FollowIR, InstructIR, Rar-b and others have instructions that are crucial for the model. If you take the instructions away the task pretty much falls aparts: for FollowIR/InstructIR the instructions literally define document relevance. For Rar-b/Birco -- given the datasets involved -- the query-document relationship is very different from what standard models are trained on, so without the instructions it's nearly impossible to expect the models to handle that mapping without instructions.

I don't have a great alternative name offhand, it seems kinda clunky to name it something like Retrieval w/Crucial Instructions or Retrieval that needs Instructions

Muennighoff commented 3 months ago

Great explanation!

FollowIR, InstructIR, Rar-b and others have instructions that are crucial for the model. If you take the instructions away the task pretty much falls aparts: for FollowIR/InstructIR the instructions literally define document relevance. For Rar-b/Birco -- given the datasets involved -- the query-document relationship is very different from what standard models are trained on, so without the instructions it's nearly impossible to expect the models to handle that mapping without instructions.

Agree - hence maybe a bit confusing that Rar-b ends up under the regular Retrieval tab while FollowIR ends up under the Retrieval w/ Instructions tab 🤔 But we can just leave this open for now & see if someone has a better idea. Maybe once we revamp the leaderboard for the filtering changes & co, this will get solved with that together.

orionw commented 3 months ago

Agree - hence maybe a bit confusing that Rar-b ends up under the regular Retrieval tab while FollowIR ends up under the Retrieval w/ Instructions tab 🤔

Yeah this stemmed from the fact that FollowIR and InstructIR have query-specific instructions (e.g. not just one instruction for the full dataset but each instruction is only usable with the given query) and so the setup for the class needed to have the additional data for the instance-level query-specific instructions. Hence the new AbstractTask. Rar-b uses dataset-level annotations and thus fits in the existing RetrievalAbstract task.

Maybe once we revamp the leaderboard for the filtering changes & co, this will get solved with that together.

I think this is the main issue and is mostly a leaderboard thing. We can't group tasks together across abstract classes currently. Once we fix the leaderboard we should combine them.

KennethEnevoldsen commented 3 months ago

I think this is the main issue and is mostly a leaderboard thing. We can't group tasks together across abstract classes currently. Once we fix the leaderboard we should combine them.

Yea hopefully the new leaderboard format will make it more clear

gowitheflow-1998 commented 3 months ago

FollowIR, InstructIR, Rar-b and others have instructions that are crucial for the model. If you take the instructions away the task pretty much falls aparts: for FollowIR/InstructIR the instructions literally define document relevance. For Rar-b/Birco -- given the datasets involved -- the query-document relationship is very different from what standard models are trained on, so without the instructions it's nearly impossible to expect the models to handle that mapping without instructions.
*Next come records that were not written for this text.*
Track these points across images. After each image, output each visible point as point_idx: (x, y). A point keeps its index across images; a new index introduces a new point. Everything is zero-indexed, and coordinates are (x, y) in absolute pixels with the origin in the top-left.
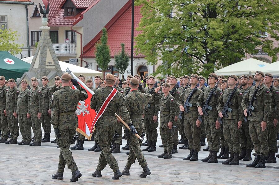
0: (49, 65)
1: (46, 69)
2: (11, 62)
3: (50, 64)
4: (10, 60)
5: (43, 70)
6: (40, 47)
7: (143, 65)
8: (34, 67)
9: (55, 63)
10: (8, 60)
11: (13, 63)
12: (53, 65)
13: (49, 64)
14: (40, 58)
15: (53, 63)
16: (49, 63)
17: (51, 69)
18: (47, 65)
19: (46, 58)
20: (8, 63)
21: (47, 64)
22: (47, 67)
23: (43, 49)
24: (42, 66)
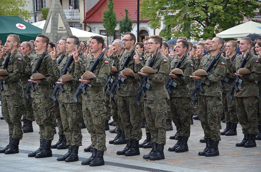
0: (61, 30)
1: (57, 33)
3: (62, 29)
4: (22, 25)
5: (55, 35)
6: (52, 12)
7: (144, 29)
8: (47, 32)
9: (66, 28)
10: (20, 25)
11: (24, 28)
12: (65, 30)
13: (60, 29)
14: (51, 23)
15: (64, 28)
16: (61, 28)
17: (62, 33)
18: (59, 30)
19: (58, 23)
20: (20, 28)
21: (59, 29)
22: (59, 32)
23: (55, 15)
24: (54, 30)
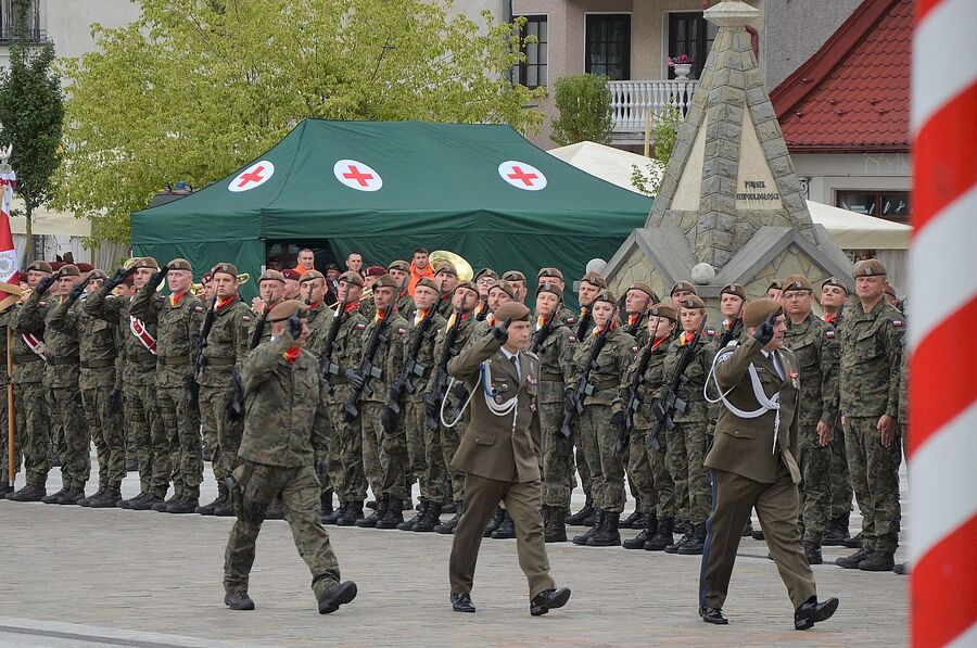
0: (751, 197)
1: (734, 213)
2: (532, 180)
3: (758, 191)
4: (527, 169)
5: (726, 220)
6: (708, 105)
8: (677, 206)
9: (780, 186)
10: (516, 169)
11: (540, 183)
12: (771, 197)
13: (750, 191)
14: (706, 160)
15: (771, 188)
16: (753, 185)
17: (760, 214)
18: (744, 196)
19: (737, 160)
20: (519, 183)
21: (741, 190)
22: (741, 205)
23: (726, 118)
24: (721, 198)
very much agree about classifying whether should be a retrieval w/ instruction task by looking at how crucial the instructions are to the task - I made similar argument throughout the RAR-b paper @orionw very great explanation! And the similar idea has been helping us conceptualizing about latest multimodal retrieval tasks, in terms of task diffuculties and reliance on instructions for an image-text retrieval task to actually make sense. This is relevant to the vision project as well. @Muennighoff @KennethEnevoldsen

It makes sense to group by AbsTask so now (I'm happy with RAR-b falling under either) until someone has better ideas!